Passage to read:
--------------------

One could envision having lockable bins (like the current bin system)
populated not with individual chunks but with groups of [up to] 32
chunks of the same size, where when a thread allocates the last free
chunk in a group, it locks the bin and shuffles the data structures in
it around to pick (or allocate) a new group of free chunks. This would
drop the need for locks to ~1/32 malloc calls, and much less if the
mallocs are frequently paired with frees, in which case you'd get by
with mostly just atomic test-and-set-bit operations.

> > Designs where all the metadata (and especially freelist pointers) are
> > inline are highly vulnerable to heap overflow and use-after-free
> > attacks. If possible, I'd rather have less metadata inline and have it
> > efficiently coupled with something out-of-line that's harder to
> > attack. This might also improve performance and reduce contention,
> > e.g. if we used atomic bitmasks in an index of chunks to allocate/free
> > them rather than having to move them in and out of linked lists.
> > 
> 
> That is a very good idea. Say, don't OS memory managers have to do it
> this way? Maybe pick up some pointers from them...

If you mean like the Linux kernel's, it has very different usage
patterns, a lot more control over the usage patterns, and different
allocation functions that document the caller's intent to the
allocator, versus a userspace malloc. So I think it's solving a
simpler problem.

Rich

--------------------

Dataset records:
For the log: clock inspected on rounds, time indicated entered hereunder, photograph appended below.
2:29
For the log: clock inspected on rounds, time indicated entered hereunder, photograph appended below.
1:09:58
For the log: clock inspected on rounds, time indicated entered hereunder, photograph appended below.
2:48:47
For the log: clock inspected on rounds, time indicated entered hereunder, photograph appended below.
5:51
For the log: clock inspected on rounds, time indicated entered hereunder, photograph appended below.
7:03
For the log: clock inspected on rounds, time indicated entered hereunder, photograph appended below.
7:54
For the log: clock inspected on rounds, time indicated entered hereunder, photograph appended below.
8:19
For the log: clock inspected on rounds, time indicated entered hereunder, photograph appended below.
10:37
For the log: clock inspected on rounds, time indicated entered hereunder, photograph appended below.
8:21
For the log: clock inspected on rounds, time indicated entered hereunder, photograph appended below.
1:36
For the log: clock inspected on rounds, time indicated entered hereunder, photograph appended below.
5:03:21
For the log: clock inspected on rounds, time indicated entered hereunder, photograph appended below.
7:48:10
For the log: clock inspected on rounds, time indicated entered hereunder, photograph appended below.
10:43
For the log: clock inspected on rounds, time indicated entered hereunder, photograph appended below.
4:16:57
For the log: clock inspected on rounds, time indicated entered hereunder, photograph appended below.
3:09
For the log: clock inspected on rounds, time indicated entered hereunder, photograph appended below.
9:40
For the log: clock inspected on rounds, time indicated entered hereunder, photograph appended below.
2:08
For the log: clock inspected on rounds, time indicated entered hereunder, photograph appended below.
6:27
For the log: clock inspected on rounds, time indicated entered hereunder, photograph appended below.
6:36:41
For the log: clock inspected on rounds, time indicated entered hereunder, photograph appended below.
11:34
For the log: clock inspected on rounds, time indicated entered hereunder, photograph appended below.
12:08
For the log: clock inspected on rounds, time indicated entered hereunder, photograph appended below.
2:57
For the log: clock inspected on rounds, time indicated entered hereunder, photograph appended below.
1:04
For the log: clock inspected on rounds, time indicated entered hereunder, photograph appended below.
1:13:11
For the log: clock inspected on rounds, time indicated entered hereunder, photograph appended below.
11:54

--------------------

What to do:
1: In the malloc discussion, what is the maximum number of chunks a group in one of the proposed lockable bins would hold?
2: Transcribe the part of the malloc discussion that starts at the words "One could envision" and ends after "atomic test-and-set-bit operations.".

Exercise solutions:
1: Up to 32 chunks, all of the same size.

2:
One could envision having lockable bins (like the current bin system)
populated not with individual chunks but with groups of [up to] 32
chunks of the same size, where when a thread allocates the last free
chunk in a group, it locks the bin and shuffles the data structures in
it around to pick (or allocate) a new group of free chunks. This would
drop the need for locks to ~1/32 malloc calls, and much less if the
mallocs are frequently paired with frees, in which case you'd get by
with mostly just atomic test-and-set-bit operations.